# Car specs



## Guest (Jan 24, 2003)

Hi guys I'm new on here but I'd love it if someone could help me I need the specs for A Nissan Sunny 1.4 Inspiration 1994 uk edition can anyone help???????? ty.


----------



## Guest (Jan 31, 2003)

*Ah c'mon*

Can't anyone help?!?!?!?!?!?!?!!!!?? the least people could do is tell me they can't ........ta anyway...........


----------



## Slurppie (Oct 15, 2002)

what type of specs are you looking for? I found this site that might help you out http://www.parkers.co.uk


----------



## RiceBox (Apr 30, 2002)

Well, it's probably a B13 chassis, but we never had a 1.4L powered Sentra (sunny) in NA, so we have no idea about that engine. Look on the little plaque in the engine bay for the engine code, maybe then we will be able to help.


----------



## sentravis (Jul 7, 2002)

The_Man_With_A_Plan said:


> *Hi guys I'm new on here but I'd love it if someone could help me I need the specs for A Nissan Sunny 1.4 Inspiration 1994 uk edition can anyone help???????? ty. *



uhhhhh.. 1.4..... uhhhhh.. gas milage.. i think good lol.. id look up the definition of 0-60.. i think honda is there somewere.. Travis


----------



## Guest (Feb 3, 2003)

Its a 1994 nissan sunny insiration, the engine is a 1.4 16 valve twin cam, with 4 point indirect injection as for the chassis no. i need some time to look (have to remember next time im gonna get in it) i'm from England so its possible this model wasn't released but it could be that it was realeased under a different model name.....the parkers website is useful for normal specs but i need performance specs if anyone can find some or redirect me to a website it'd be good....thanks for replying and i'll see if i can get the chassis no.


----------



## sentravis (Jul 7, 2002)

sawweeet i wanna see pics of this 14ner lol


----------



## P11GT (Aug 3, 2002)

it uses the GA14DE engine i believe, most mods for the GA16DE are interchangeable. Ive supercharged a GA14 before, was good fun, but didnt last long!


----------



## Guest (Feb 9, 2003)

have you ever heard of the phrase "A man, A plan, A canal, Panama"? It's the longest coherent pallendrome: AMANAPLANACANALPANAMA spelled backwards is A MAN A PLAN A CANAL PANAMA.

Cool huh?


----------



## Guest (Feb 9, 2003)

oops, forgot to post the other part...

technical data for your whip is probabaly going to be really tough to find--there's not that much focus on 1.4L performance cars, especially at the time it came out...

G/L


----------



## GA15 (Feb 4, 2003)

Look here for all your sunny specs. It doesn't cover the 1.4 version of the B13 but in my country it does exist from japan.

http://serjimr.tripod.com/b13world.html


----------



## dry (Oct 21, 2002)

lol mranlet... I tried reading your second post backwards... thought that would be a pallendrome too.. I felt like a fool


----------

Stated exercise: Transcribe verbatim the part of the Nissan Sunny thread that opens with the words containing "have you ever" and closes with "the other part...". The records below come from a source other than the Nissan Sunny thread.

Dataset extract:
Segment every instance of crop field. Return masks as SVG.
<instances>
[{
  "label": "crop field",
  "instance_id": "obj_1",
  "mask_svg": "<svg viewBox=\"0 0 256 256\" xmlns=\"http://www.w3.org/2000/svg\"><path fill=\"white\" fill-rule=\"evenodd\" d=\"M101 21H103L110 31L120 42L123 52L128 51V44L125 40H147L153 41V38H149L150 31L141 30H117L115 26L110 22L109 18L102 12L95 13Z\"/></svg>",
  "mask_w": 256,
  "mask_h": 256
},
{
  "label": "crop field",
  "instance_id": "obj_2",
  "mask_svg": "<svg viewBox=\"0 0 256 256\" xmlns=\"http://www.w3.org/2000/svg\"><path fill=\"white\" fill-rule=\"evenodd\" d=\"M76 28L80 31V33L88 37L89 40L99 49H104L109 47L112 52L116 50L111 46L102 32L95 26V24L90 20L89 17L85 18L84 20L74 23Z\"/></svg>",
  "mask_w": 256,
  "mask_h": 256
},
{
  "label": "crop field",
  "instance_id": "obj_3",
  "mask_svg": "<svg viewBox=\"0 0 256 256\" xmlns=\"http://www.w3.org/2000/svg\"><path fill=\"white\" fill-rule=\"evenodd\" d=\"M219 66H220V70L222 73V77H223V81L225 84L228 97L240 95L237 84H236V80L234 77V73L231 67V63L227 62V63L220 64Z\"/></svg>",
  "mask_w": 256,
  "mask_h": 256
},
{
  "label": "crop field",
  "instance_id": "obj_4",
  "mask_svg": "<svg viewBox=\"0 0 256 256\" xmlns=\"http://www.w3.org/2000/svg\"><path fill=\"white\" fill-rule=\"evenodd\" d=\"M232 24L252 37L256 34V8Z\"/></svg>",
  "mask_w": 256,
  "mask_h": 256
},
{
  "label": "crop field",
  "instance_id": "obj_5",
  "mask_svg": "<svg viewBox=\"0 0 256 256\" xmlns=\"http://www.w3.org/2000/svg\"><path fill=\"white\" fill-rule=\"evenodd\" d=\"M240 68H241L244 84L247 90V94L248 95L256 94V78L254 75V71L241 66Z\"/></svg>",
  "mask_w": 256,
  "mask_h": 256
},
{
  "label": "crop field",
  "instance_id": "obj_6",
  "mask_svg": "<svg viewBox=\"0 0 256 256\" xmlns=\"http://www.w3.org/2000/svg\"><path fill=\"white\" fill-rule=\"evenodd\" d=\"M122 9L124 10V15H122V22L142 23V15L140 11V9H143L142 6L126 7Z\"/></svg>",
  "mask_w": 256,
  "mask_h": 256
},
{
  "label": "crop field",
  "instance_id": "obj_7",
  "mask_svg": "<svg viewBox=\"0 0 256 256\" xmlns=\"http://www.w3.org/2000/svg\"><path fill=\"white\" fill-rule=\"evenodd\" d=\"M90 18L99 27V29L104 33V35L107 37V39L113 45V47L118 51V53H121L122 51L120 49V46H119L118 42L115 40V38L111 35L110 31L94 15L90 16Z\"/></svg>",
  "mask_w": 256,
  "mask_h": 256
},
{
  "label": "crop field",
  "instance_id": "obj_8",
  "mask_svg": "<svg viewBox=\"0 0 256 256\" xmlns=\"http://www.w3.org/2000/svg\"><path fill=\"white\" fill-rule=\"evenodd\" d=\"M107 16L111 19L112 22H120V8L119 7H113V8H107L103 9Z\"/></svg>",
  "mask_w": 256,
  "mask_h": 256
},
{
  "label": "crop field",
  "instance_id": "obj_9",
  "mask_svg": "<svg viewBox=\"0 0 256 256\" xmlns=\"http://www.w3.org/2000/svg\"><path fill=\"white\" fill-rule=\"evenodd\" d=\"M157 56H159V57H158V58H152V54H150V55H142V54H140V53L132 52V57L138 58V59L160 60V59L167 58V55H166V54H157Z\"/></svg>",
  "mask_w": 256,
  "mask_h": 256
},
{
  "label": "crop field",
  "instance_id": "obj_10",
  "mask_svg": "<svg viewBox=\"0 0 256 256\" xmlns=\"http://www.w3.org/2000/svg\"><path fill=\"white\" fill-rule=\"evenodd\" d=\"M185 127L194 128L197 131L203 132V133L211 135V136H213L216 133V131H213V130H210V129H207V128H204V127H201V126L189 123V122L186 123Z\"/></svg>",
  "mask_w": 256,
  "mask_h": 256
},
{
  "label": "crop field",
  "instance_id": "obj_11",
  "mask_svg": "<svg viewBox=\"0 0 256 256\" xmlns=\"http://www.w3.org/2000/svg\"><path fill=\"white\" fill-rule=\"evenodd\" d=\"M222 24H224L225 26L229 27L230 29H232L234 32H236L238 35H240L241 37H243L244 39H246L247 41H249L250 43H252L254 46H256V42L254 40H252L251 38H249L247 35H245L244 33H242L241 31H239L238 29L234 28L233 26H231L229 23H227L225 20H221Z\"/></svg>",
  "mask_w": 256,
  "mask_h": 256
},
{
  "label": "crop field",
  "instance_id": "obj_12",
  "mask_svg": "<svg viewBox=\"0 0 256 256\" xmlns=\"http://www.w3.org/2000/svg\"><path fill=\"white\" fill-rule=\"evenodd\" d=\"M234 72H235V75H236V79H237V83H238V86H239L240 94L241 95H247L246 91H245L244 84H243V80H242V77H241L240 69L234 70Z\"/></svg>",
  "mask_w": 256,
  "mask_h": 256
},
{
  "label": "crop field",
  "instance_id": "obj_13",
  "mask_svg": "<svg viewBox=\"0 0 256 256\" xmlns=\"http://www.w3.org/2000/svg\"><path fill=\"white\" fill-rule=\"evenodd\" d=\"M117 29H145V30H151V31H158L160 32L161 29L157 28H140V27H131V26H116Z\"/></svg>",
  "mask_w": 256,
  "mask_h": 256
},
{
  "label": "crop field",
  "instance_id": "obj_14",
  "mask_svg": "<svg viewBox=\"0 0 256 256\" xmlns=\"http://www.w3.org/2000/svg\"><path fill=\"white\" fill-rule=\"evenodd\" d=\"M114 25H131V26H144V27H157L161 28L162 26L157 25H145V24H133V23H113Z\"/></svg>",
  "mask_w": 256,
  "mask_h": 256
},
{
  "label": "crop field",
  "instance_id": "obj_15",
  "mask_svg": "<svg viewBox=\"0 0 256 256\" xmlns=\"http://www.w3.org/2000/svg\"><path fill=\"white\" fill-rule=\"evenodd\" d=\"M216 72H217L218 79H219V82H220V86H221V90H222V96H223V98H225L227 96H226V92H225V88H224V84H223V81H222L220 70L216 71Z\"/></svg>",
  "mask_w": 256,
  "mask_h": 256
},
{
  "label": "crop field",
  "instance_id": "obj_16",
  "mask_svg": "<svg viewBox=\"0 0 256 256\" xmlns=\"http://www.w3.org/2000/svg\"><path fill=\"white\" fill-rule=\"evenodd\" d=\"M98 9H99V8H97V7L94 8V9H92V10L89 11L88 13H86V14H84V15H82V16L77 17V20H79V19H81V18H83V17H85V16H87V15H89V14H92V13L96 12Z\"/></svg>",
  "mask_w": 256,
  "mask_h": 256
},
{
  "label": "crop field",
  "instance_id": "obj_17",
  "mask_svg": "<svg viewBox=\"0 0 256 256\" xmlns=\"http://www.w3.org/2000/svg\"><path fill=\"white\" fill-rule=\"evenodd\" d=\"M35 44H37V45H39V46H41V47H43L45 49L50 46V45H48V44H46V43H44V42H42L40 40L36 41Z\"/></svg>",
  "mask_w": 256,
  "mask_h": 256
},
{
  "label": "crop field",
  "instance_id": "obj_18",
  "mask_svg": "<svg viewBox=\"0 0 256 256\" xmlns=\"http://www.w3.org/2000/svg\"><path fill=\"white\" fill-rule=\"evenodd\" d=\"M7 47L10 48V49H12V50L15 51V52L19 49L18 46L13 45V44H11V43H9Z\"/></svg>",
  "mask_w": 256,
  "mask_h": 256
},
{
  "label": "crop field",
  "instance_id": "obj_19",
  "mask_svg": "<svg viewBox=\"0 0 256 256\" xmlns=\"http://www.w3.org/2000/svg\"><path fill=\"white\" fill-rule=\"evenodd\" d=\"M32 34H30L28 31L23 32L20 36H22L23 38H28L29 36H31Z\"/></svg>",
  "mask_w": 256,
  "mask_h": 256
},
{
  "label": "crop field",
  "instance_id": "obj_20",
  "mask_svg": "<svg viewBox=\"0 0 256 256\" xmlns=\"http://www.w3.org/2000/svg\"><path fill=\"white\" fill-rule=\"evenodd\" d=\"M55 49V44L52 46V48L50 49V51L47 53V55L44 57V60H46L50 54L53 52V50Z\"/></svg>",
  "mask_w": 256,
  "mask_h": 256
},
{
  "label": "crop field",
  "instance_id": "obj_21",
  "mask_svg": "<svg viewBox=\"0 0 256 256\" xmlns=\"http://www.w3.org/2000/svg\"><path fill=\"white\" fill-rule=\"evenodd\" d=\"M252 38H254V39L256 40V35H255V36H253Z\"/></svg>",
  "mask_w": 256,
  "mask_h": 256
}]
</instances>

Exercise response:
have you ever heard of the phrase "A man, A plan, A canal, Panama"? It's the longest coherent pallendrome: AMANAPLANACANALPANAMA spelled backwards is A MAN A PLAN A CANAL PANAMA.

Cool huh?


----------



## Guest (Feb 9, 2003)

oops, forgot to post the other part...